Medouneu : quand les habitants reprennent la machette faute de budget municipal
À Medouneu, la broussaille a repris ses droits entre Atout et Mon Béni. Depuis sept mois, la mairie tourne sans budget et ne peut plus intervenir. Résultat : ce sont les habitants eux-mêmes qui sortent les machettes pour rouvrir l’axe. Un geste citoyen qui dit deux choses à la fois : la débrouille locale tient encore, et l’État local est à bout de souffle.
Medouneu n’est pas un cas isolé. Plusieurs communes gabonaises fonctionnent en mode survie depuis le début de l’année. Sans dotation, pas de carburant pour les engins, pas de primes pour les équipes, pas de marché de prestation. La première conséquence ne se voit pas dans les comptes, elle se voit sur le terrain : routes envahies, caniveaux bouchés, déchets qui s’accumulent.
Ce tronçon n’a rien d’anodin. C’est un passage quotidien pour les riverains, les élèves, les petits commerçants, les taxis-motos. Quand la haute broussaille referme la voie, la circulation ralentit, les accidents montent, l’accès aux services devient pénible. Ce qui ressemble à un problème d’entretien est en réalité un problème d’accès.
La mairie a la responsabilité légale de l’entretien des voiries communales. Mais sans ligne budgétaire, sans trésorerie, elle ne peut ni acheter le matériel, ni mobiliser une équipe. Dire que “la mairie ne fait rien” masque la réalité : elle n’a plus les moyens de faire. Et c’est là que le malaise s’installe entre élus et administrés.

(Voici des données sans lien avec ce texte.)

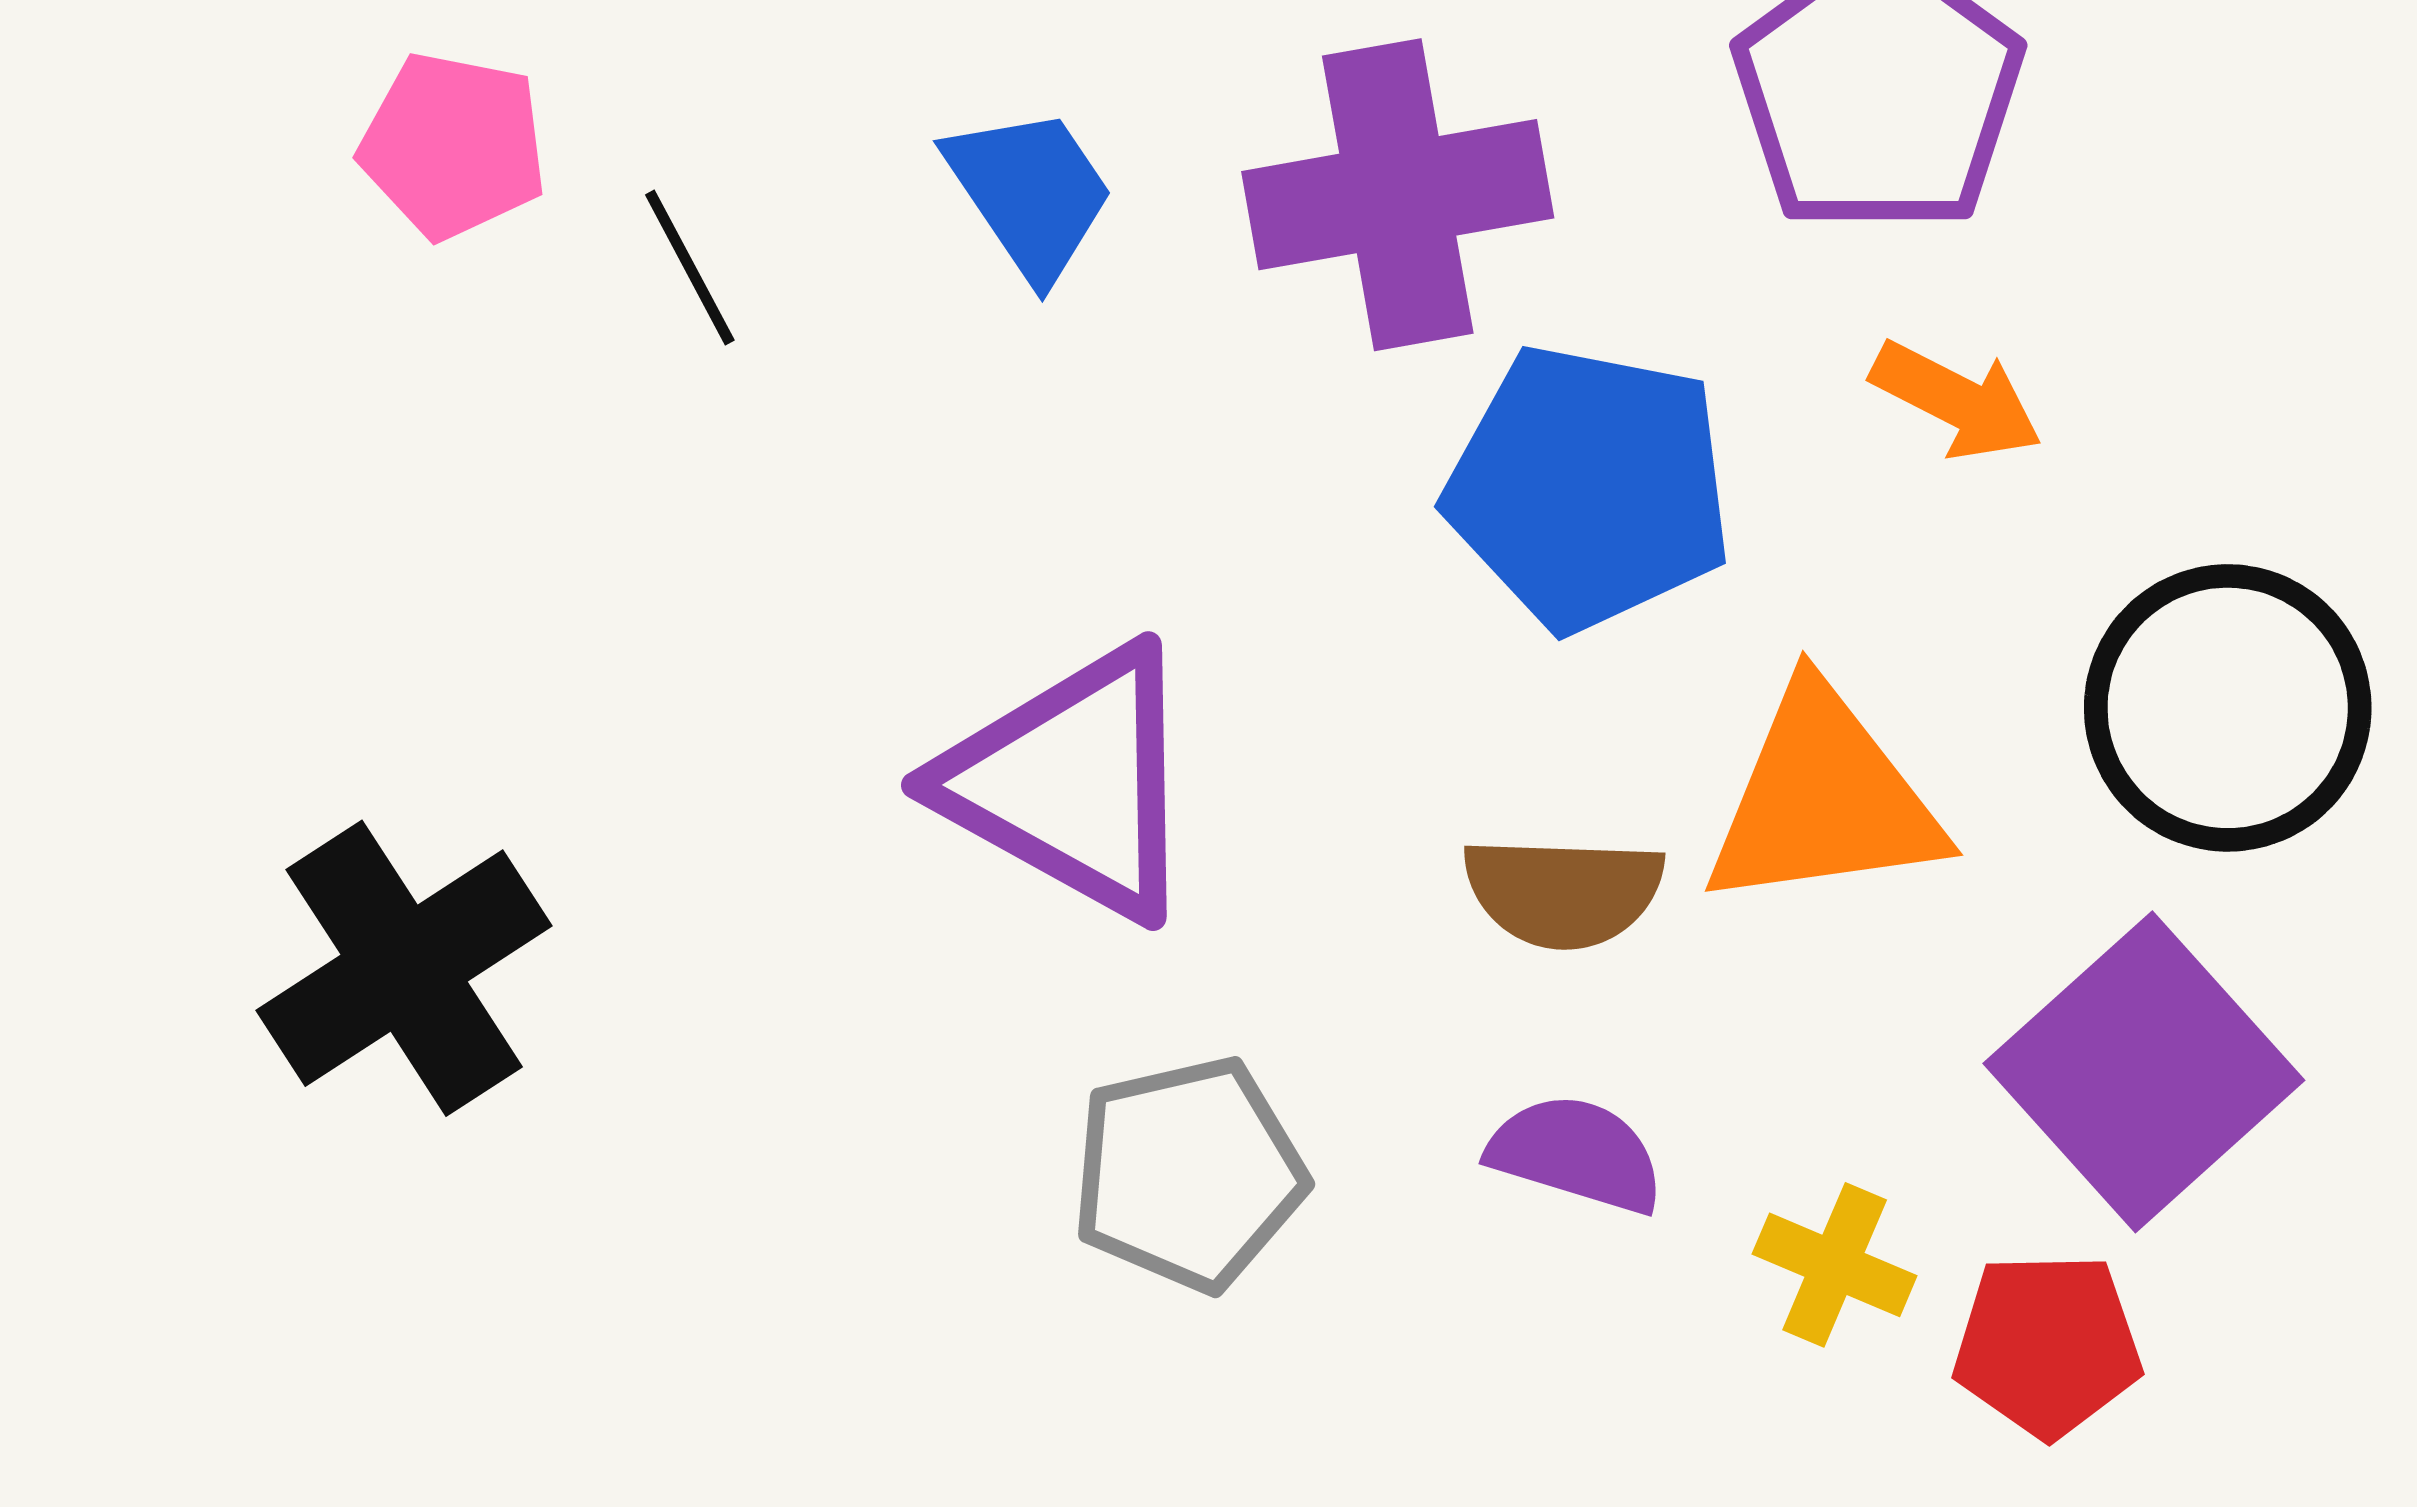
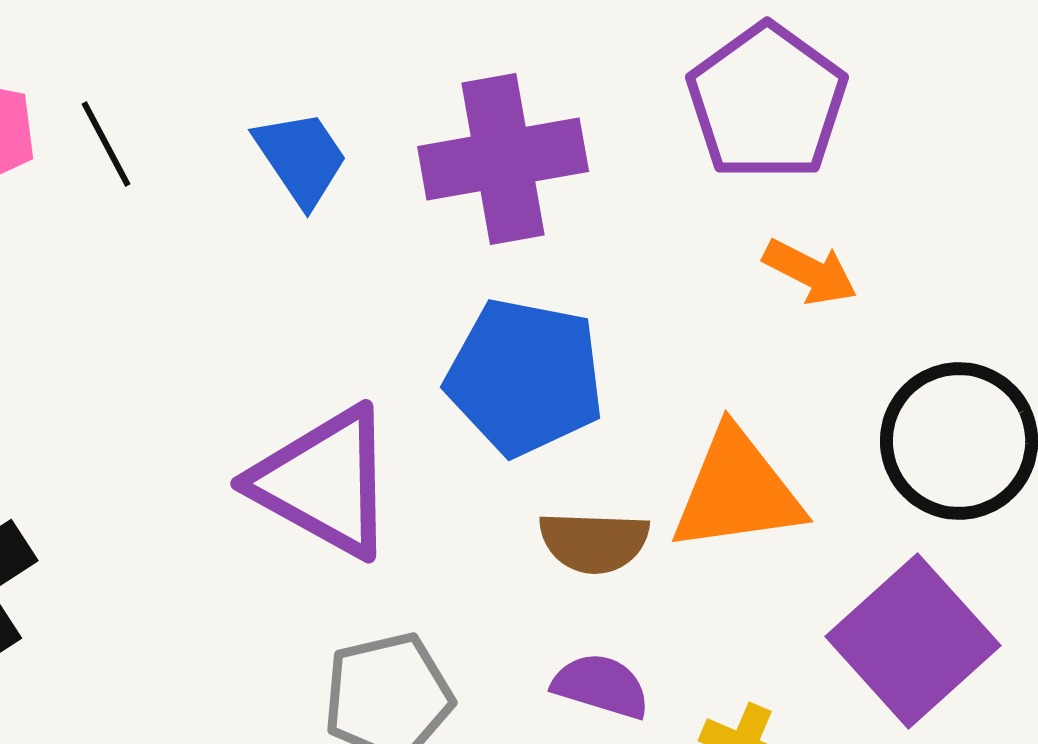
black line: (690, 267) -> (106, 144), moved
blue pentagon: (1589, 488) -> (525, 377), moved

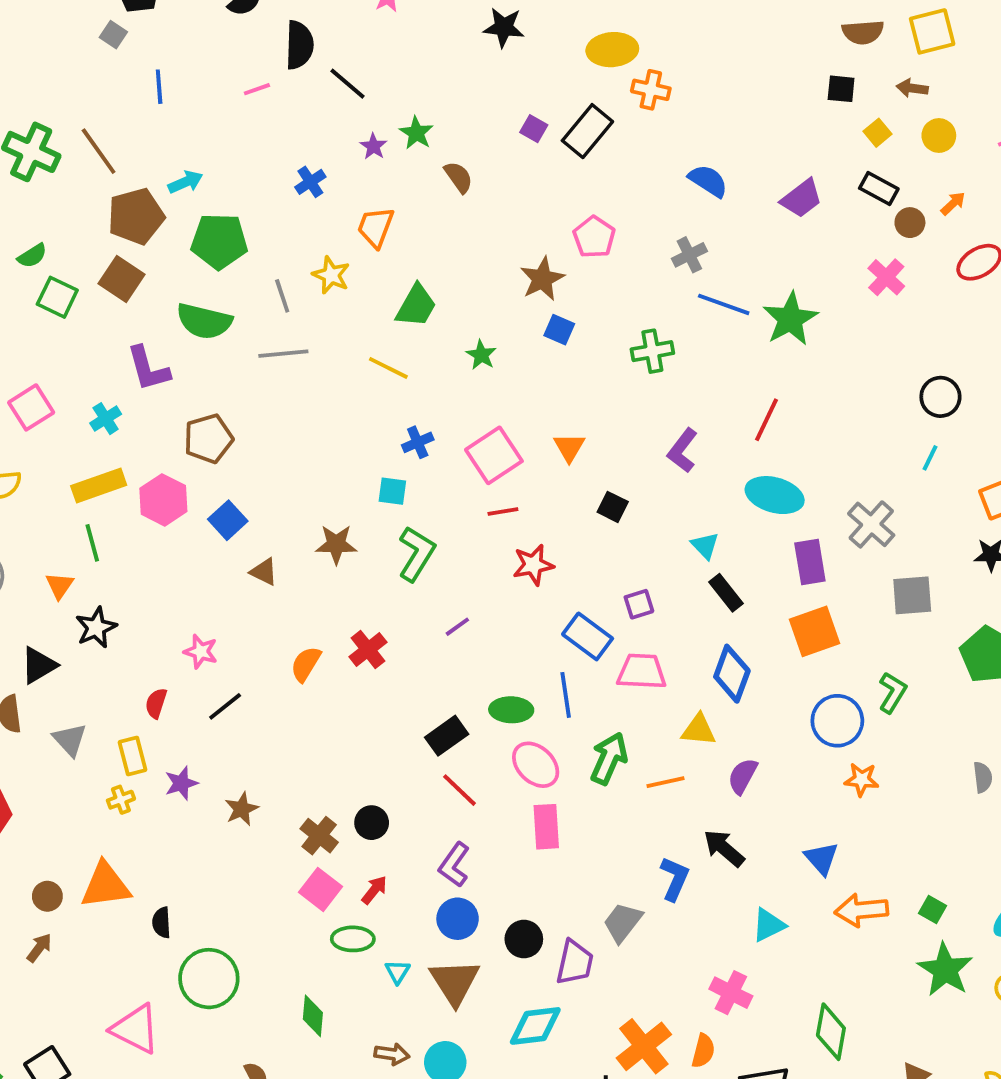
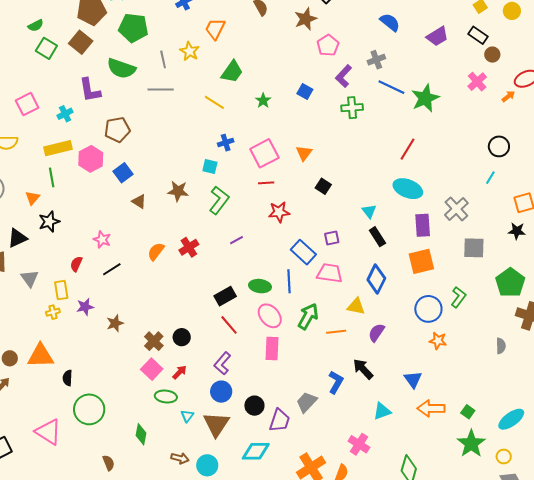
orange arrow: (953, 203) -> (508, 96), moved
brown star: (542, 279) -> (306, 19), moved
purple L-shape: (682, 451) -> (344, 76), moved

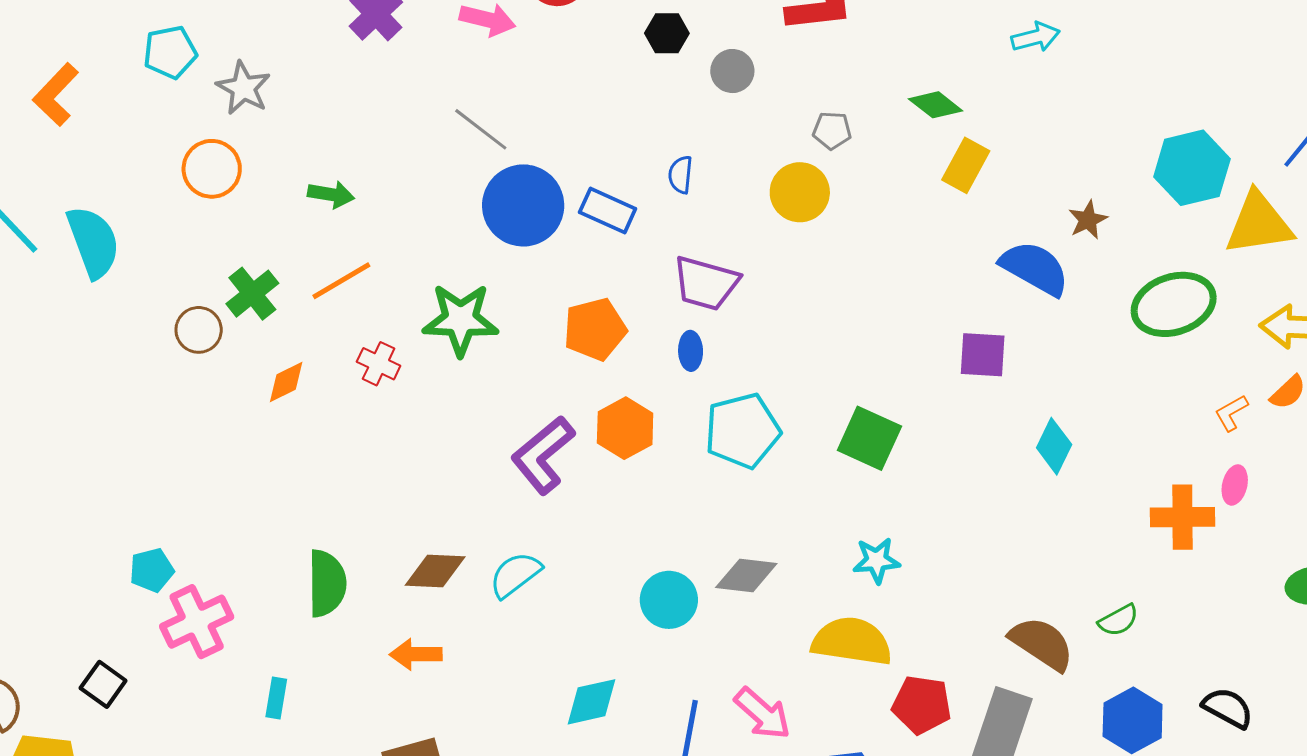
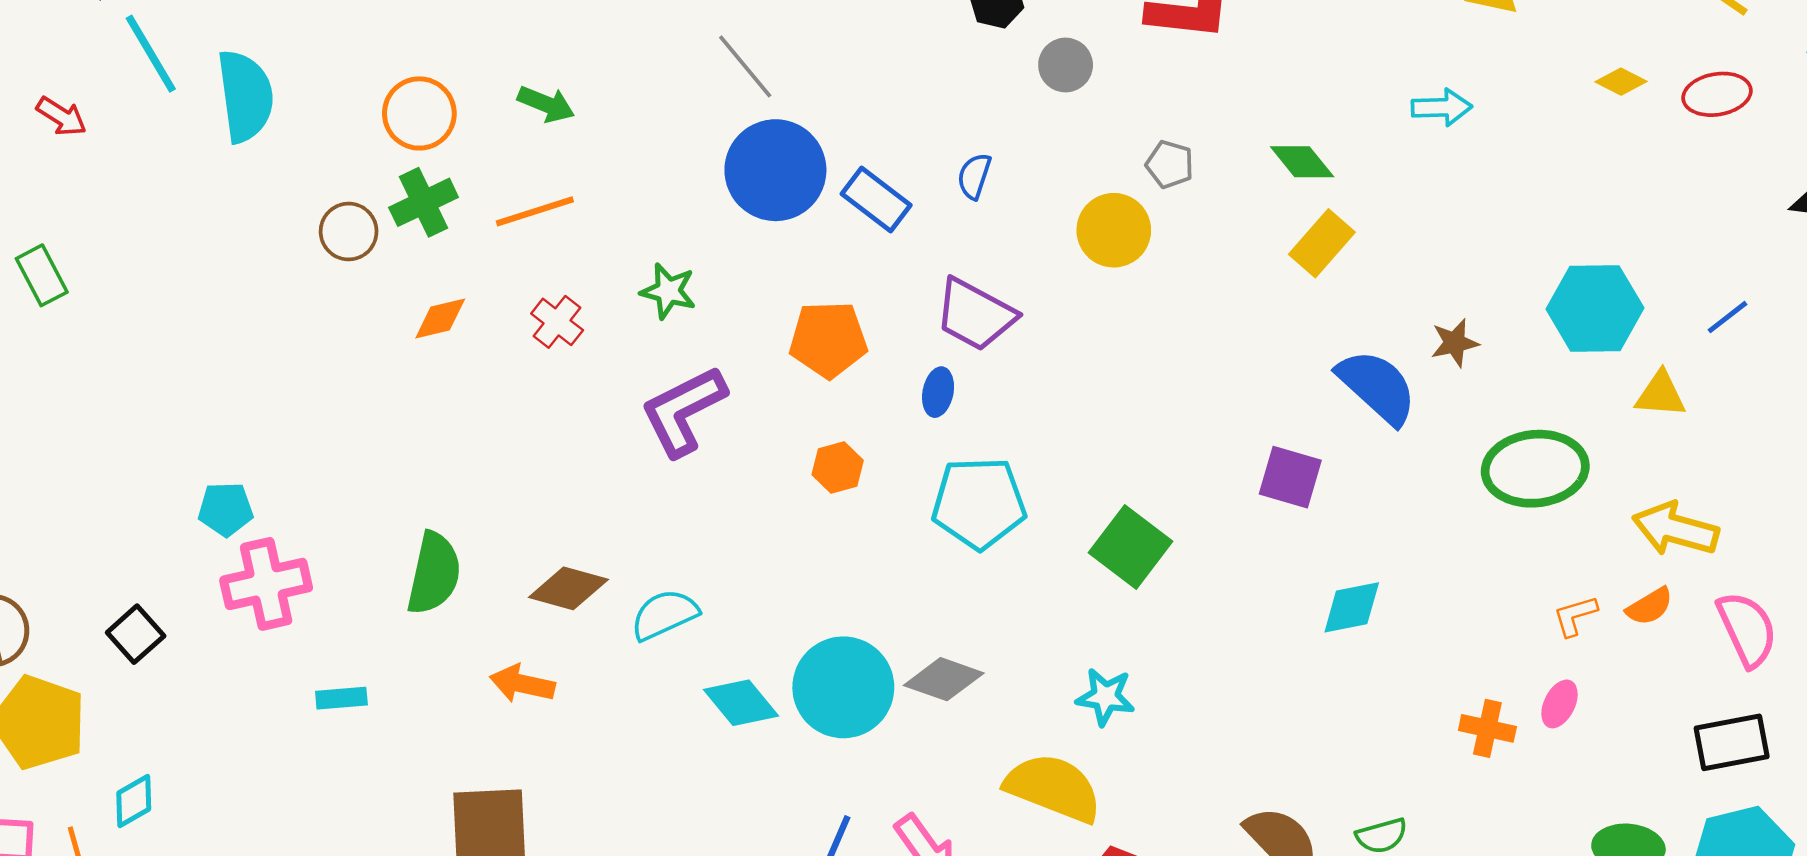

Face à l’urgence, des habitants ont pris les machettes. Le geste est respectable. Il évite que le quartier ne s’enferme. Il montre une capacité d’auto-organisation. Mais il ne règle pas le fond : l’entretien régulier demande de l’équipement, de la sécurité, une planification. Une opération ponctuelle ne remplace pas un service public.

Laisser la broussaille gagner, c’est payer plus tard. Les routes se dégradent plus vite, l’eau stagne, les moustiques prolifèrent, les véhicules s’usent. Le coût de la réhabilitation après six mois d’abandon est toujours supérieur au coût d’un entretien trimestriel. L’économie du report ne tient jamais.
Le problème remonte en amont : transfert des dotations, lenteur des procédures, priorités budgétaires nationales. Une commune ne peut pas préfinancer indéfiniment. Sans mécanisme d’avance ou de dérogation, elle reste spectatrice. Le débat n’est pas idéologique, il est logistique et financier.
L’engagement des habitants est précieux, mais il ne doit pas servir d’alibi. Une collectivité qui s’habitue à compter sur la solidarité informelle perd sa capacité à planifier. L’enjeu est de transformer l’élan citoyen en partenariat structuré : la mairie cadre, fournit la sécurité et la coordination, les habitants participent sur des tâches définies.
Trois leviers sont immédiats. Premièrement, une avance de trésorerie ciblée pour l’entretien minimal des axes vitaux. Deuxièmement, un diagnostic rapide des tronçons critiques pour prioriser l’action. Troisièmement, un protocole simple avec les comités de quartier pour encadrer les travaux citoyens et éviter les accidents.
Les habitants ne demandent pas l’impossible. Ils demandent une rue praticable, un caniveau qui draine, un éclairage qui tient. Quand l’État local règle ces détails, la confiance revient. Et avec la confiance, les recettes locales remontent, les projets avancent, le cercle vertueux se relance.
Si Medouneu rouvre l’axe Atout–Mon Béni de manière durable, ce sera la preuve qu’on peut sortir du blocage sans attendre la prochaine loi de finances. Il faut pour ça que l’administration centrale accepte des solutions de court terme, que la mairie assume le pilotage, et que les habitants gardent leur vigilance. Une route dégagée, c’est moins spectaculaire qu’un discours, mais c’est ça qui change une journée.